*WHAT THE EXERCISE ASKS*
Output each line of the data below exactly, omitting any image.

--- --- ---

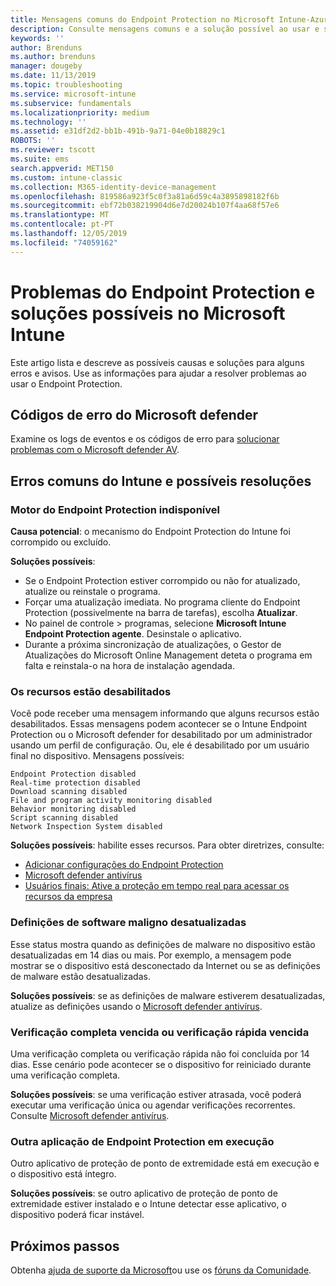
 ```yaml
---
title: Mensagens comuns do Endpoint Protection no Microsoft Intune-Azure | Microsoft Docs
description: Consulte mensagens comuns e a solução possível ao usar e solucionar problemas do Endpoint Protection e do Microsoft defender no Microsoft Intune.
keywords: ''
author: Brenduns
ms.author: brenduns
manager: dougeby
ms.date: 11/13/2019
ms.topic: troubleshooting
ms.service: microsoft-intune
ms.subservice: fundamentals
ms.localizationpriority: medium
ms.technology: ''
ms.assetid: e31df2d2-bb1b-491b-9a71-04e0b18829c1
ROBOTS: ''
ms.reviewer: tscott
ms.suite: ems
search.appverid: MET150
ms.custom: intune-classic
ms.collection: M365-identity-device-management
ms.openlocfilehash: 819586a923f5c0f3a81a6d59c4a3895898182f6b
ms.sourcegitcommit: ebf72b038219904d6e7d20024b107f4aa68f57e6
ms.translationtype: MT
ms.contentlocale: pt-PT
ms.lasthandoff: 12/05/2019
ms.locfileid: "74059162"
---
```

# <a name="endpoint-protection-issues-and-possible-solutions-in-microsoft-intune"></a>Problemas do Endpoint Protection e soluções possíveis no Microsoft Intune

Este artigo lista e descreve as possíveis causas e soluções para alguns erros e avisos. Use as informações para ajudar a resolver problemas ao usar o Endpoint Protection.

## <a name="microsoft-defender-error-codes"></a>Códigos de erro do Microsoft defender

Examine os logs de eventos e os códigos de erro para [solucionar problemas com o Microsoft defender AV](https://docs.microsoft.com/windows/security/threat-protection/windows-defender-antivirus/troubleshoot-windows-defender-antivirus).

## <a name="common-intune-errors-and-possible-resolutions"></a>Erros comuns do Intune e possíveis resoluções

### <a name="endpoint-protection-engine-unavailable"></a>Motor do Endpoint Protection indisponível

**Causa potencial**: o mecanismo do Endpoint Protection do Intune foi corrompido ou excluído.

**Soluções possíveis**:

- Se o Endpoint Protection estiver corrompido ou não for atualizado, atualize ou reinstale o programa.
- Forçar uma atualização imediata. No programa cliente do Endpoint Protection (possivelmente na barra de tarefas), escolha **Atualizar**.
- No painel de controle > programas, selecione **Microsoft Intune Endpoint Protection agente**. Desinstale o aplicativo.
- Durante a próxima sincronização de atualizações, o Gestor de Atualizações do Microsoft Online Management deteta o programa em falta e reinstala-o na hora de instalação agendada.

### <a name="features-are-disabled"></a>Os recursos estão desabilitados

Você pode receber uma mensagem informando que alguns recursos estão desabilitados. Essas mensagens podem acontecer se o Intune Endpoint Protection ou o Microsoft defender for desabilitado por um administrador usando um perfil de configuração. Ou, ele é desabilitado por um usuário final no dispositivo. Mensagens possíveis:

`Endpoint Protection disabled`  
`Real-time protection disabled`  
`Download scanning disabled`  
`File and program activity monitoring disabled`  
`Behavior monitoring disabled`  
`Script scanning disabled`  
`Network Inspection System disabled`  

**Soluções possíveis**: habilite esses recursos. Para obter diretrizes, consulte:

- [Adicionar configurações do Endpoint Protection](../protect/endpoint-protection-configure.md)
- [Microsoft defender antivírus](../configuration/device-restrictions-windows-10.md#microsoft-defender-antivirus)
- [Usuários finais: Ative a proteção em tempo real para acessar os recursos da empresa](/intune-user-help/turn-on-defender-windows)

### <a name="malware-definitions-out-of-date"></a>Definições de software maligno desatualizadas

Esse status mostra quando as definições de malware no dispositivo estão desatualizadas em 14 dias ou mais. Por exemplo, a mensagem pode mostrar se o dispositivo está desconectado da Internet ou se as definições de malware estão desatualizadas.

**Soluções possíveis**: se as definições de malware estiverem desatualizadas, atualize as definições usando o [Microsoft defender antivírus](../configuration/device-restrictions-windows-10.md#microsoft-defender-antivirus).

### <a name="full-scan-overdue-or-quick-scan-overdue"></a>Verificação completa vencida ou verificação rápida vencida

Uma verificação completa ou verificação rápida não foi concluída por 14 dias. Esse cenário pode acontecer se o dispositivo for reiniciado durante uma verificação completa.

**Soluções possíveis**: se uma verificação estiver atrasada, você poderá executar uma verificação única ou agendar verificações recorrentes. Consulte [Microsoft defender antivírus](../configuration/device-restrictions-windows-10.md#microsoft-defender-antivirus).

### <a name="another-endpoint-protection-application-running"></a>Outra aplicação de Endpoint Protection em execução

Outro aplicativo de proteção de ponto de extremidade está em execução e o dispositivo está íntegro.

**Soluções possíveis**: se outro aplicativo de proteção de ponto de extremidade estiver instalado e o Intune detectar esse aplicativo, o dispositivo poderá ficar instável.

## <a name="next-steps"></a>Próximos passos

Obtenha [ajuda de suporte da Microsoft](get-support.md)ou use os [fóruns da Comunidade](https://social.technet.microsoft.com/Forums/en-US/home?category=microsoftintune).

--- --- ---

*OUTPUT BELOW*
 ```yaml
---
title: Mensagens comuns do Endpoint Protection no Microsoft Intune-Azure | Microsoft Docs
description: Consulte mensagens comuns e a solução possível ao usar e solucionar problemas do Endpoint Protection e do Microsoft defender no Microsoft Intune.
keywords: ''
author: Brenduns
ms.author: brenduns
manager: dougeby
ms.date: 11/13/2019
ms.topic: troubleshooting
ms.service: microsoft-intune
ms.subservice: fundamentals
ms.localizationpriority: medium
ms.technology: ''
ms.assetid: e31df2d2-bb1b-491b-9a71-04e0b18829c1
ROBOTS: ''
ms.reviewer: tscott
ms.suite: ems
search.appverid: MET150
ms.custom: intune-classic
ms.collection: M365-identity-device-management
ms.openlocfilehash: 819586a923f5c0f3a81a6d59c4a3895898182f6b
ms.sourcegitcommit: ebf72b038219904d6e7d20024b107f4aa68f57e6
ms.translationtype: MT
ms.contentlocale: pt-PT
ms.lasthandoff: 12/05/2019
ms.locfileid: "74059162"
---
```

# <a name="endpoint-protection-issues-and-possible-solutions-in-microsoft-intune"></a>Problemas do Endpoint Protection e soluções possíveis no Microsoft Intune

Este artigo lista e descreve as possíveis causas e soluções para alguns erros e avisos. Use as informações para ajudar a resolver problemas ao usar o Endpoint Protection.

## <a name="microsoft-defender-error-codes"></a>Códigos de erro do Microsoft defender

Examine os logs de eventos e os códigos de erro para [solucionar problemas com o Microsoft defender AV](https://docs.microsoft.com/windows/security/threat-protection/windows-defender-antivirus/troubleshoot-windows-defender-antivirus).

## <a name="common-intune-errors-and-possible-resolutions"></a>Erros comuns do Intune e possíveis resoluções

### <a name="endpoint-protection-engine-unavailable"></a>Motor do Endpoint Protection indisponível

**Causa potencial**: o mecanismo do Endpoint Protection do Intune foi corrompido ou excluído.

**Soluções possíveis**:

- Se o Endpoint Protection estiver corrompido ou não for atualizado, atualize ou reinstale o programa.
- Forçar uma atualização imediata. No programa cliente do Endpoint Protection (possivelmente na barra de tarefas), escolha **Atualizar**.
- No painel de controle > programas, selecione **Microsoft Intune Endpoint Protection agente**. Desinstale o aplicativo.
- Durante a próxima sincronização de atualizações, o Gestor de Atualizações do Microsoft Online Management deteta o programa em falta e reinstala-o na hora de instalação agendada.

### <a name="features-are-disabled"></a>Os recursos estão desabilitados

Você pode receber uma mensagem informando que alguns recursos estão desabilitados. Essas mensagens podem acontecer se o Intune Endpoint Protection ou o Microsoft defender for desabilitado por um administrador usando um perfil de configuração. Ou, ele é desabilitado por um usuário final no dispositivo. Mensagens possíveis:

`Endpoint Protection disabled`  
`Real-time protection disabled`  
`Download scanning disabled`  
`File and program activity monitoring disabled`  
`Behavior monitoring disabled`  
`Script scanning disabled`  
`Network Inspection System disabled`  

**Soluções possíveis**: habilite esses recursos. Para obter diretrizes, consulte:

- [Adicionar configurações do Endpoint Protection](../protect/endpoint-protection-configure.md)
- [Microsoft defender antivírus](../configuration/device-restrictions-windows-10.md#microsoft-defender-antivirus)
- [Usuários finais: Ative a proteção em tempo real para acessar os recursos da empresa](/intune-user-help/turn-on-defender-windows)

### <a name="malware-definitions-out-of-date"></a>Definições de software maligno desatualizadas

Esse status mostra quando as definições de malware no dispositivo estão desatualizadas em 14 dias ou mais. Por exemplo, a mensagem pode mostrar se o dispositivo está desconectado da Internet ou se as definições de malware estão desatualizadas.

**Soluções possíveis**: se as definições de malware estiverem desatualizadas, atualize as definições usando o [Microsoft defender antivírus](../configuration/device-restrictions-windows-10.md#microsoft-defender-antivirus).

### <a name="full-scan-overdue-or-quick-scan-overdue"></a>Verificação completa vencida ou verificação rápida vencida

Uma verificação completa ou verificação rápida não foi concluída por 14 dias. Esse cenário pode acontecer se o dispositivo for reiniciado durante uma verificação completa.

**Soluções possíveis**: se uma verificação estiver atrasada, você poderá executar uma verificação única ou agendar verificações recorrentes. Consulte [Microsoft defender antivírus](../configuration/device-restrictions-windows-10.md#microsoft-defender-antivirus).

### <a name="another-endpoint-protection-application-running"></a>Outra aplicação de Endpoint Protection em execução

Outro aplicativo de proteção de ponto de extremidade está em execução e o dispositivo está íntegro.

**Soluções possíveis**: se outro aplicativo de proteção de ponto de extremidade estiver instalado e o Intune detectar esse aplicativo, o dispositivo poderá ficar instável.

## <a name="next-steps"></a>Próximos passos

Obtenha [ajuda de suporte da Microsoft](get-support.md)ou use os [fóruns da Comunidade](https://social.technet.microsoft.com/Forums/en-US/home?category=microsoftintune).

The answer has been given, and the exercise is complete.